I wonder if Brownback will be the only one. Hill made enemies in both parties, for example, when he — along with the rest of the Bush Administration — withheld information from Congress about North Korea’s proliferation to Syria. Of course, a congressman can’t hold a nomination, but one senator is all it takes.

3 Responses

  1. Obama is invested in gradual failure in Iraq. Hill is his excuse for things unraveling there.
    As an OIF vet and someone serving in USFK now, I could not be more disgusted. Sen. Brownback is 100% correct.

  2. Failure should have consequences…

    And from what little I’ve read over the last few years, you can place the blame for the failure of North Korea policy at the feet of Hill and Condie Rice and thus Bush.

    As I understand it, Hill was a leader in getting Bush to flipflop on the pressure tactics and arm’s length dealing with Pyongyang that characterized most of Bush’s time in office.

    If it had worked, then more power to him — give him more responsibility. But it failed miserably. It was a set back.
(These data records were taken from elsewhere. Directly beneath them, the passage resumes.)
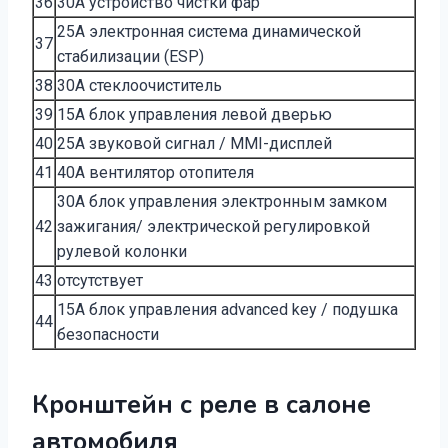
36
30A устройство чистки фар
25A электронная система динамической
37
стабилизации (ESP)
38
30A стеклоочиститель
39
15A блок управления левой дверью
40
25A звуковой сигнал / MMI-дисплей
41
40A вентилятор отопителя
30A блок управления электронным замком
42
зажигания/ электрической регулировкой
рулевой колонки
43
отсутствует
15A блок управления advanced key / подушка
44
безопасности
Кронштейн с реле в салоне
автомобиля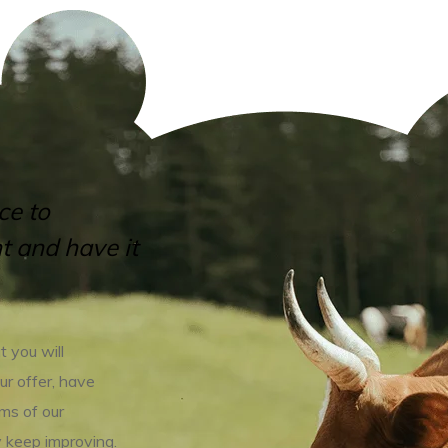
ce to
t and have it
t you will
ur offer, have
ms of our
y keep improving.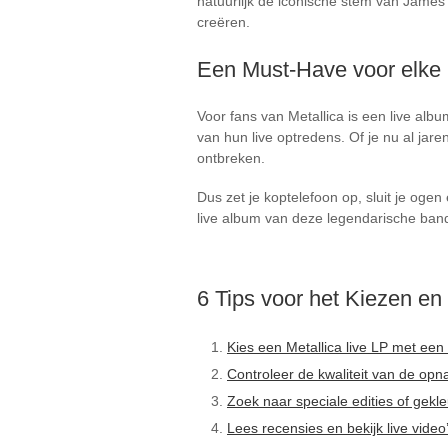
natuurlijk de iconische stem van James
creëren.
Een Must-Have voor elke
Voor fans van Metallica is een live al
van hun live optredens. Of je nu al jar
ontbreken.
Dus zet je koptelefoon op, sluit je og
live album van deze legendarische band 
6 Tips voor het Kiezen en
Kies een Metallica live LP met een s
Controleer de kwaliteit van de opn
Zoek naar speciale edities of gekl
Lees recensies en bekijk live video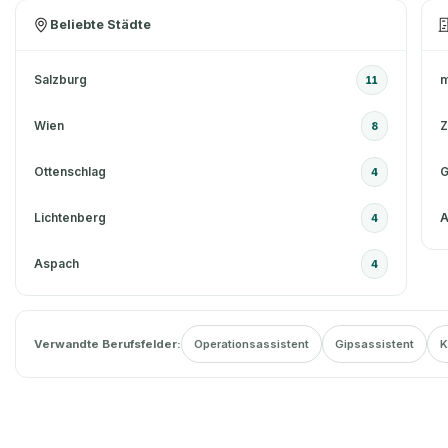
Beliebte Städte
Salzburg
m
11
Wien
8
Ottenschlag
G
4
Lichtenberg
A
4
Aspach
4
Verwandte Berufsfelder:
Operationsassistent
Gipsassistent
K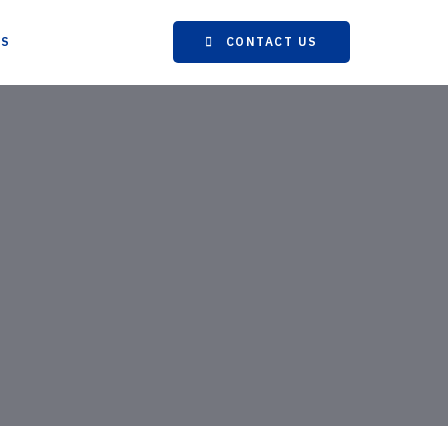
WS
CONTACT US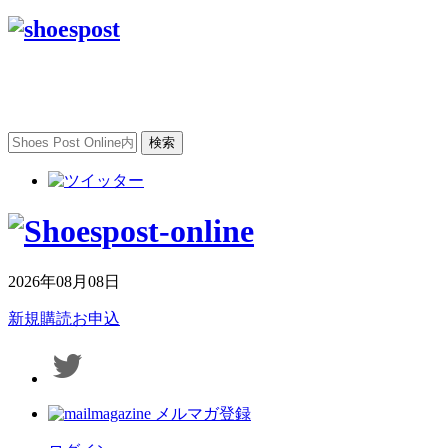
2026年08月08日
新規購読お申込
メルマガ登録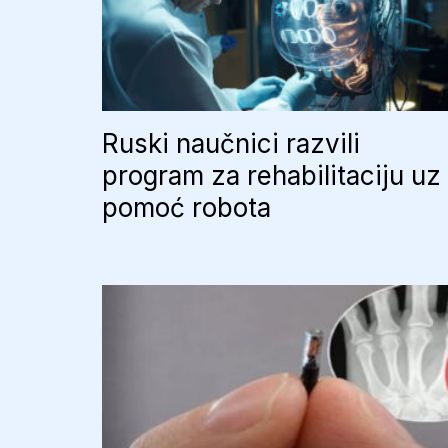
Ruski naučnici razvili
program za rehabilitaciju uz
pomoć robota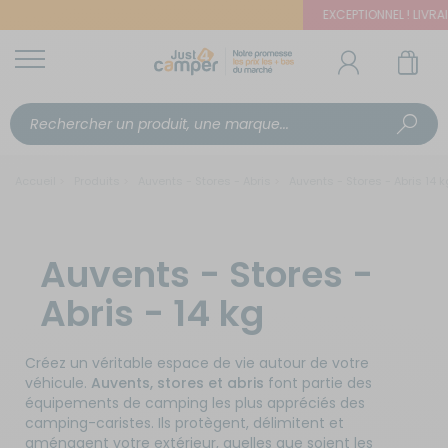
EXCEPTIONNEL ! LIVRAIS
Accueil
Produits
Auvents - Stores - Abris
Auvents - Stores - Abris 14 k
Auvents - Stores -
Abris - 14 kg
Créez un véritable espace de vie autour de votre
véhicule.
Auvents, stores et abris
font partie des
équipements de camping les plus appréciés des
camping-caristes. Ils protègent, délimitent et
aménagent votre extérieur, quelles que soient les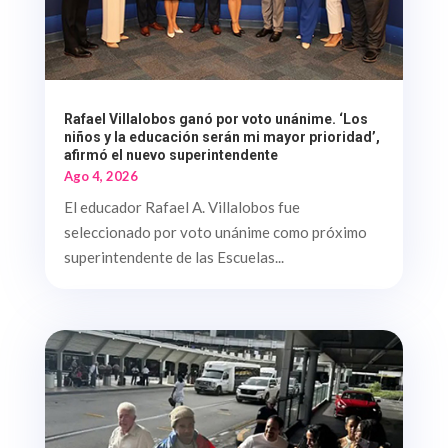
Rafael Villalobos ganó por voto unánime. ‘Los
niños y la educación serán mi mayor prioridad’,
afirmó el nuevo superintendente
Ago 4, 2026
El educador Rafael A. Villalobos fue
seleccionado por voto unánime como próximo
superintendente de las Escuelas...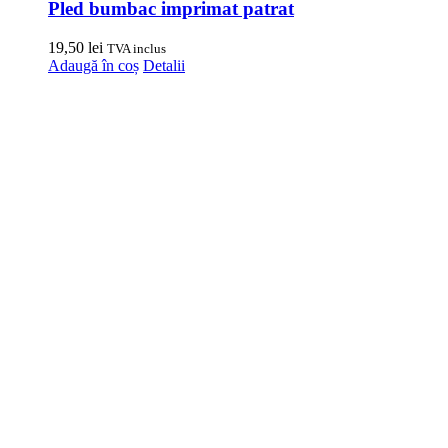
Pled bumbac imprimat patrat
19,50
lei
TVA inclus
Adaugă în coș
Detalii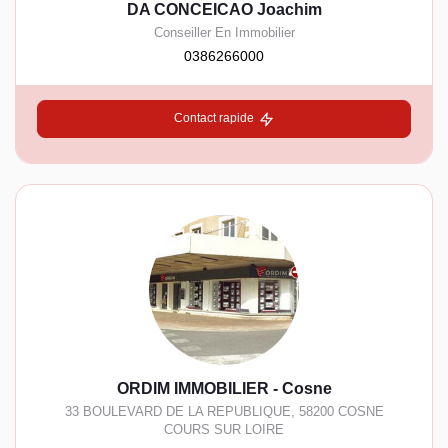
DA CONCEICAO Joachim
Conseiller En Immobilier
0386266000
Contact rapide
ORDIM IMMOBILIER - Cosne
33 BOULEVARD DE LA REPUBLIQUE
,
58200
COSNE
COURS SUR LOIRE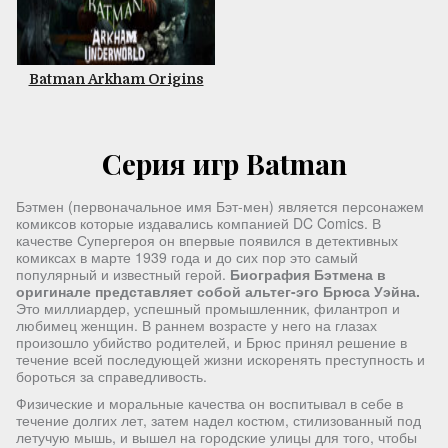
Batman Arkham Origins
Серия игр Batman
Бэтмен (первоначальное имя Бэт-мен) является персонажем
комиксов которые издавались компанией DC Comics. В
качестве Супергероя он впервые появился в детективных
комиксах в марте 1939 года и до сих пор это самый
популярный и известный герой.
Биография Бэтмена в
оригинале представляет собой альтег-эго Брюса Уэйна.
Это миллиардер, успешный промышленник, филантроп и
любимец женщин. В раннем возрасте у него на глазах
произошло убийство родителей, и Брюс принял решение в
течение всей последующей жизни искоренять преступность и
бороться за справедливость.
Физические и моральные качества он воспитывал в себе в
течение долгих лет, затем надел костюм, стилизованный под
летучую мышь, и вышел на городские улицы для того, чтобы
And it is so hard to find a way to get movement out of Pyongyang, set backs are particularly bitter to swallow.

    Given the level of failure — putting him in Iraq makes no sense, and I’m glad some are fighting the move.

  3. usinkorea, not to sharpshoot you, but the Lion’s share of blame should be pinned on the decade of South Korean pollyanna “sunshine policy” and not on the Bush administration alone which had to deal with the appeasing lefties. Maintaining the alliance while dingleberries like Roh were in office made it difficult to take a hard line tack against the DPRK. I’m not exonnerating Rice/Bush, but let’s at least place them in the context of having to ally with arch-appeasers who were finally voted out of power.